Release Date: Sep 26, 2001Contact: 888-249-NEWS
U.S. Chamber Warns of Record Costs in Health Coverage -- More Options Needed to Combat Uninsured
WASHINGTON, D.C.-The United States Chamber of Commerce warned employers' spiraling health care costs threaten to undermine coverage for millions of working families and called for more market-based options to expand health coverage to the nation's uninsured.
"Employers can't continue to absorb record health care premium increases and remain competitive amid the current economic slowdown," said Kate Sullivan, Chamber health care policy director, during a Center for Studying Health System Change (HSC) press briefing on its annual health cost data. "We need to focus on expanding coverage to the 40 million Americans who lack health insurance, not enriching the benefits of those who already have it."

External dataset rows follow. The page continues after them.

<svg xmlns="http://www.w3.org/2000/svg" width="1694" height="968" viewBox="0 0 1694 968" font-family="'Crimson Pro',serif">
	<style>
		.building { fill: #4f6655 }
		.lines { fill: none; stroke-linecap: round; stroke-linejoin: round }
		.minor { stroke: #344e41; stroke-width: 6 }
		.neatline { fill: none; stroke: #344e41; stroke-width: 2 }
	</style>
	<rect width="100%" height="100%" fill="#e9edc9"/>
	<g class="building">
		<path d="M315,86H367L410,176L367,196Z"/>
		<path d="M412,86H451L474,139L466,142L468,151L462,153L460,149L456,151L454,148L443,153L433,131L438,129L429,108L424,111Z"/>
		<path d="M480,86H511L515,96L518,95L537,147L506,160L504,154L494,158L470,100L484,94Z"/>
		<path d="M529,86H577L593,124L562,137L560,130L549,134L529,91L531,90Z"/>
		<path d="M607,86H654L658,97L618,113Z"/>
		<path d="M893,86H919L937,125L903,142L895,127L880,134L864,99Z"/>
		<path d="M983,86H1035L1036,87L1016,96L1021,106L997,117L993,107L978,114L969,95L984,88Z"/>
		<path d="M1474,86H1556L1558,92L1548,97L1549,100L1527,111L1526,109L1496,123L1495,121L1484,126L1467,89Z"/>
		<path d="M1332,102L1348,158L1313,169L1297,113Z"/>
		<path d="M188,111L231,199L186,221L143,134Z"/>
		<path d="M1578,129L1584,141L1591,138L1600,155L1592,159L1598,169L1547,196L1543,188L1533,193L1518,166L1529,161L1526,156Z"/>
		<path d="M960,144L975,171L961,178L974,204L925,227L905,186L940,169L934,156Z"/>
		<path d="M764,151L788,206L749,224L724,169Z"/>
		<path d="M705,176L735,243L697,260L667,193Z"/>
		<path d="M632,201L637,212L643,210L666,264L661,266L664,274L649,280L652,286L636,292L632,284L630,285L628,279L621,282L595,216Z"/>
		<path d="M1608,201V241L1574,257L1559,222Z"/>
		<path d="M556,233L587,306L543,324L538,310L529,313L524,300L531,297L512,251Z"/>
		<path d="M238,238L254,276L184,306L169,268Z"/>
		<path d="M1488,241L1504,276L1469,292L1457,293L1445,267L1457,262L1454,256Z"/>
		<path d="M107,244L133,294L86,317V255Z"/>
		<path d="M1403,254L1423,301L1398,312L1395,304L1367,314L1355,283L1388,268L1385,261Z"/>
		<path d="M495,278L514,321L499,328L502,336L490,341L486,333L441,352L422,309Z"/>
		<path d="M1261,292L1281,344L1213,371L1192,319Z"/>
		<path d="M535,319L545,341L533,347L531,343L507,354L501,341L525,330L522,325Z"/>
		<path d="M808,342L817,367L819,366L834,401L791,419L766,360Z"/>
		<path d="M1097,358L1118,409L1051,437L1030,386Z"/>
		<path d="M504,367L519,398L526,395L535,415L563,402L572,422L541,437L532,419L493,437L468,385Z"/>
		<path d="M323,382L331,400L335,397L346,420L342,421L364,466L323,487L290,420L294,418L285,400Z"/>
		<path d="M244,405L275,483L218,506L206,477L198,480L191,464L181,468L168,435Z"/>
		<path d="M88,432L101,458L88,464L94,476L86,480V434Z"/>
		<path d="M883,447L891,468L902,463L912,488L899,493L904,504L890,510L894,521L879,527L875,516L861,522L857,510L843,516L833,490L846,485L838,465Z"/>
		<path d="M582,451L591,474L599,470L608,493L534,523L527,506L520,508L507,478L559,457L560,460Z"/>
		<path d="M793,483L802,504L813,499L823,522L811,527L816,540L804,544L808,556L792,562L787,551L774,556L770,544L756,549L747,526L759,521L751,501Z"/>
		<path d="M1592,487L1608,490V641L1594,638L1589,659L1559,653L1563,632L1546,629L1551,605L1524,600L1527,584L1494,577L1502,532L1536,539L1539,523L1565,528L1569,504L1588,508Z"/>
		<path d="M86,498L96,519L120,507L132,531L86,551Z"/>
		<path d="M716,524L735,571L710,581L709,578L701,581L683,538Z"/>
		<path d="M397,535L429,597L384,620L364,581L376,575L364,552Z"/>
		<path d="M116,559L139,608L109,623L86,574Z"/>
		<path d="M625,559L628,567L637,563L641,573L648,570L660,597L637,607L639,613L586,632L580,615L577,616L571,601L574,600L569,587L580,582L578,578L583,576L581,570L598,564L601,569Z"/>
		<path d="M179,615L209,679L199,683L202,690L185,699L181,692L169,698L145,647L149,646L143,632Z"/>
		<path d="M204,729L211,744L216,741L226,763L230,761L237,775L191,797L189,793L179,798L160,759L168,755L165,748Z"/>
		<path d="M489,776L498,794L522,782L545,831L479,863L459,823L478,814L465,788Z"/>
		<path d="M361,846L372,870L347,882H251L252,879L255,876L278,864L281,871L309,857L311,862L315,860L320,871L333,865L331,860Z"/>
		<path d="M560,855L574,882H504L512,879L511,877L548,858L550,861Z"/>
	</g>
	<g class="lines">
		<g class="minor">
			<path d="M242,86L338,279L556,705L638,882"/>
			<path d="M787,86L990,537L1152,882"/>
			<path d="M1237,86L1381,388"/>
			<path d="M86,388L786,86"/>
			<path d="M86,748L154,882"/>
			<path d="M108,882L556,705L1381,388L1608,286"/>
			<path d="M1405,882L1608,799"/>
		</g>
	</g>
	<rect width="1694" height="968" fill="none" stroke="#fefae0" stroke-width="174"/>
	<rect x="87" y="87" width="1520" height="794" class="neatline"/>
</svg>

America's employers are facing record double-digit health care inflation this year, the highest rate of increase in nearly a decade. As costs escalate and the economy slows, companies may respond by scaling back or even dropping coverage or requiring employees to contribute a larger portion of the cost.
"Now more than ever, we need to take action to protect and expand coverage by building on what works in the employer-based system and providing more options to individuals and small employers," said Sullivan.
The Chamber advocates strengthening and expanding the current market-based system through tax incentives for individuals who buy their own health insurance, including refundable tax credits for those with low incomes and full tax code parity for all who pay premiums, and making coverage more affordable through pooled purchasing under ERISA for small businesses, individuals and the self-employed.
Of particular concern in the HSC study are rising costs associated with hospital care. As employers themselves, hospitals are struggling in the face of workforce shortages and greater demand for services from an aging nation, underscoring the urgency for immigration policy changes to meet this need. "Moreover, the Medicare and Medicaid programs have been shortchanging hospitals due to budget shortfalls," Sullivan warned, "and employers are being handed the bill for the difference."
The U.S. Chamber of Commerce is the world's largest business federation, representing more than three million businesses and organizations of every size, sector and region.